Zunächst die Formel der Hedonistischen Endzeitdidaktik:
1. Schulisches Lernen muß ansetzen an den gegenwärtigen Epochenproblemen (Militarisierung - rasanter, interessegeleiteter Technologieschub - Arbeitslosigkeit und neue Armut - Umweltkatastrophen - Massenverelendung und Faschisierungstendenzen besonders im Trikont...) und zum Eingreifen befähigen (Endzeitaspekt).
2. Wenn SchülerInnen lernen sollen, sich nicht die Butter vom Brot nehmen zu lassen, müssen sie wissen, wie gut ein Butterbrot schmeckt. Unterricht muß daher zugleich das Erfahren und Lernen von Lebensqualität sein, damit SchülerInnen mehr vom Leben verlangen als McDonalds, Dallas und fremdbestimmte Arbeit (hedonistischer Aspekt).

Es ist sofort deutlich, daß der hedonistische Aspekt, also die Modellierung des Bedürfnissystems (oder auch das Beschäftigung mit den eigenen Wertorientierungen) in dem gegenwärtigen Lehrplan kaum Platz hat. Der Bereich des ästhetischen Lernens rückt also aus der Nische kompensatorischer Nebenbedeutung heraus. Und - aber genug erläuternder Worte. Unsere Stundentafel macht (hoffentlich) von selbst klar, wo es hingehen soll.

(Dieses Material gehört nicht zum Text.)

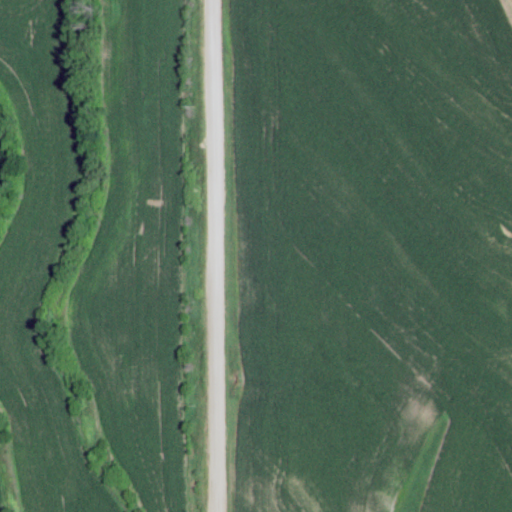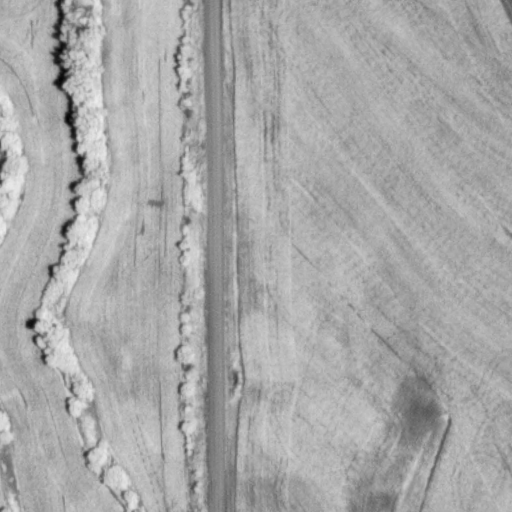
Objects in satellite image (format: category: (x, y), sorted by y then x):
road: (197, 256)
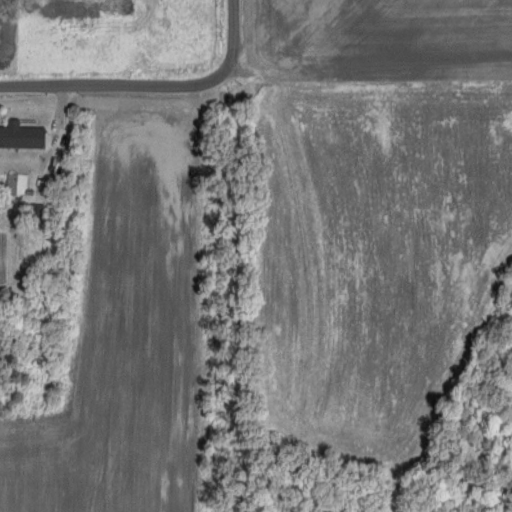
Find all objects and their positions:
road: (226, 29)
road: (113, 76)
building: (22, 134)
building: (16, 182)
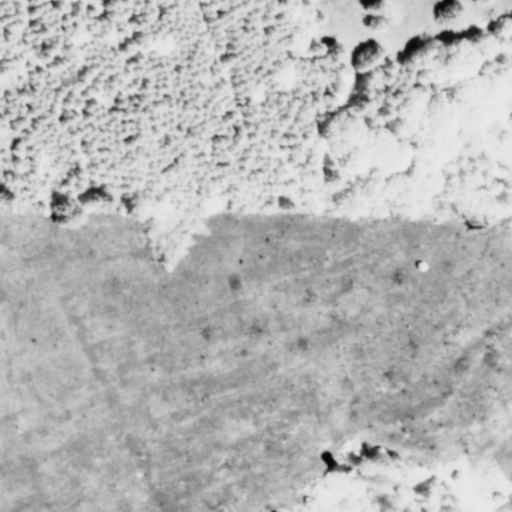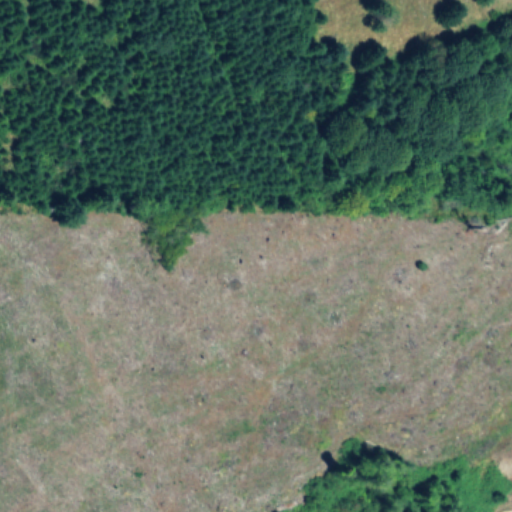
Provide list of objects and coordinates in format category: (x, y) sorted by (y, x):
crop: (498, 490)
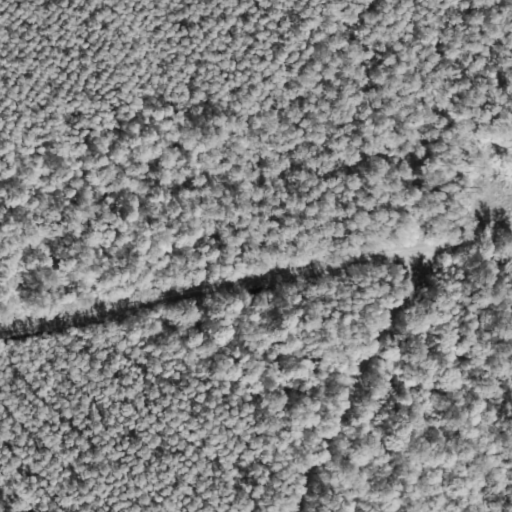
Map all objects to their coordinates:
road: (256, 285)
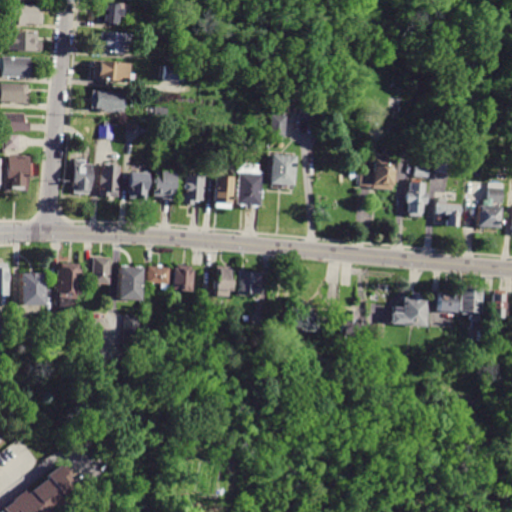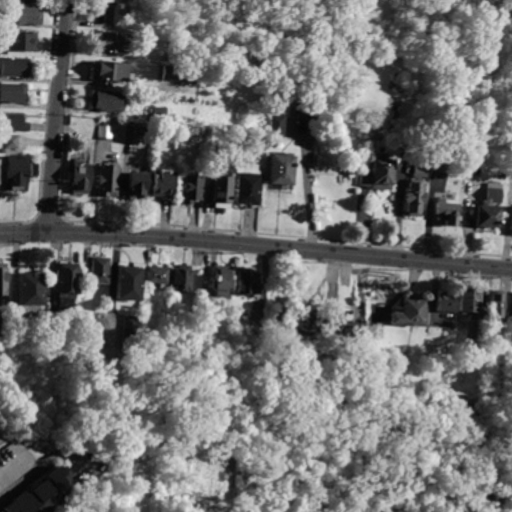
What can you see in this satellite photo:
building: (110, 11)
building: (110, 13)
building: (23, 14)
building: (24, 15)
building: (173, 29)
building: (21, 40)
building: (109, 41)
building: (113, 41)
building: (22, 42)
building: (169, 59)
building: (13, 65)
building: (13, 67)
building: (108, 70)
building: (112, 71)
building: (172, 72)
building: (172, 74)
building: (325, 88)
building: (12, 92)
building: (13, 93)
building: (293, 98)
building: (105, 100)
building: (107, 101)
building: (276, 109)
building: (304, 111)
building: (307, 112)
building: (159, 114)
road: (57, 115)
building: (171, 120)
building: (13, 121)
building: (12, 123)
building: (276, 125)
building: (276, 126)
building: (104, 131)
building: (145, 131)
building: (105, 132)
building: (9, 140)
building: (258, 140)
building: (11, 142)
building: (216, 156)
building: (441, 164)
building: (327, 166)
building: (279, 168)
building: (14, 171)
building: (419, 171)
building: (280, 172)
building: (377, 172)
building: (376, 173)
building: (17, 174)
building: (80, 176)
building: (80, 177)
building: (107, 180)
building: (108, 181)
building: (135, 184)
building: (162, 184)
building: (137, 185)
building: (164, 185)
building: (248, 187)
road: (307, 187)
building: (191, 188)
building: (191, 189)
building: (220, 191)
building: (492, 191)
building: (223, 192)
building: (413, 198)
building: (413, 198)
building: (487, 210)
building: (446, 211)
building: (445, 214)
building: (486, 215)
building: (511, 225)
road: (256, 245)
building: (98, 269)
building: (99, 271)
building: (156, 274)
building: (2, 277)
building: (158, 277)
building: (180, 277)
building: (2, 279)
building: (65, 280)
building: (181, 280)
building: (220, 280)
building: (246, 281)
building: (127, 282)
building: (247, 283)
building: (128, 284)
building: (222, 284)
building: (29, 288)
building: (65, 288)
building: (30, 290)
building: (468, 301)
building: (445, 302)
building: (445, 302)
building: (469, 303)
building: (495, 305)
building: (496, 305)
building: (409, 310)
building: (408, 312)
building: (510, 316)
building: (302, 321)
building: (303, 321)
building: (348, 321)
building: (349, 324)
building: (0, 325)
building: (129, 325)
building: (1, 328)
building: (375, 330)
building: (130, 332)
building: (448, 332)
building: (330, 340)
building: (335, 376)
road: (38, 471)
building: (42, 493)
building: (46, 494)
building: (91, 496)
building: (2, 510)
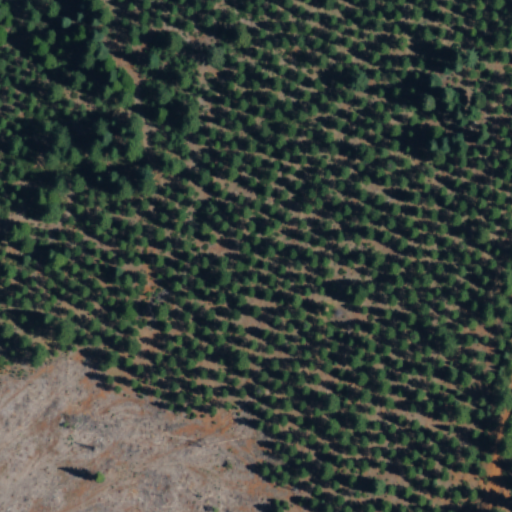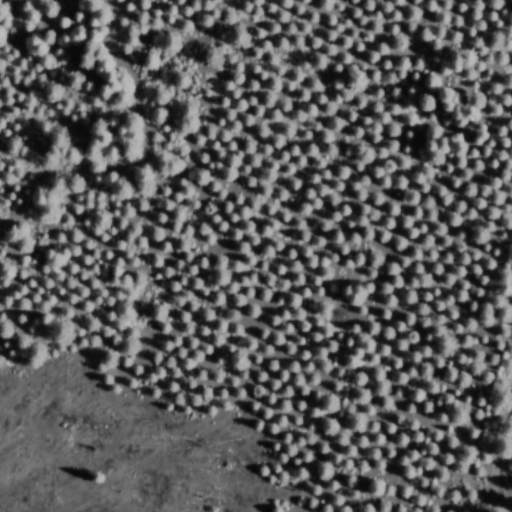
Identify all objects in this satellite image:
road: (492, 456)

Wir gehen aus von 3O Wochenstunden.
14 Stunden Ästhetik (darunter 2 Stunden Weltliteraturunterricht; darin u. a. enthalten Musik, bildende Kunst, Artistik, Ballet, Werken, Theaterspielen)
4 Stunden Arbeitslehre (Konkretisierung s. den Beitrag zum Fach Arbeitslehre in diesem Band) - damit wird Arbeitslehre zum d e m Hauptfach überhaupt!
2 Stunden Geschichte
3 Stunden Fremdsprache (Englisch)
3 Stunden Naturwissenschaft (hierin gehen Physik, Chemie und Biologie auf)
3 Stunden Politik (hierin gehen Politik, Erdkunde und Religion auf)
1 Stunde Festigung und Ausbau von Kulturtechniken

Dieses Curriculum soll aber nicht zum 45 Minuten-Takt-Denken verleiten, sondern womöglich ist Projekt-,Epochal- bzw. fächerübergreifender Unterricht anzustreben.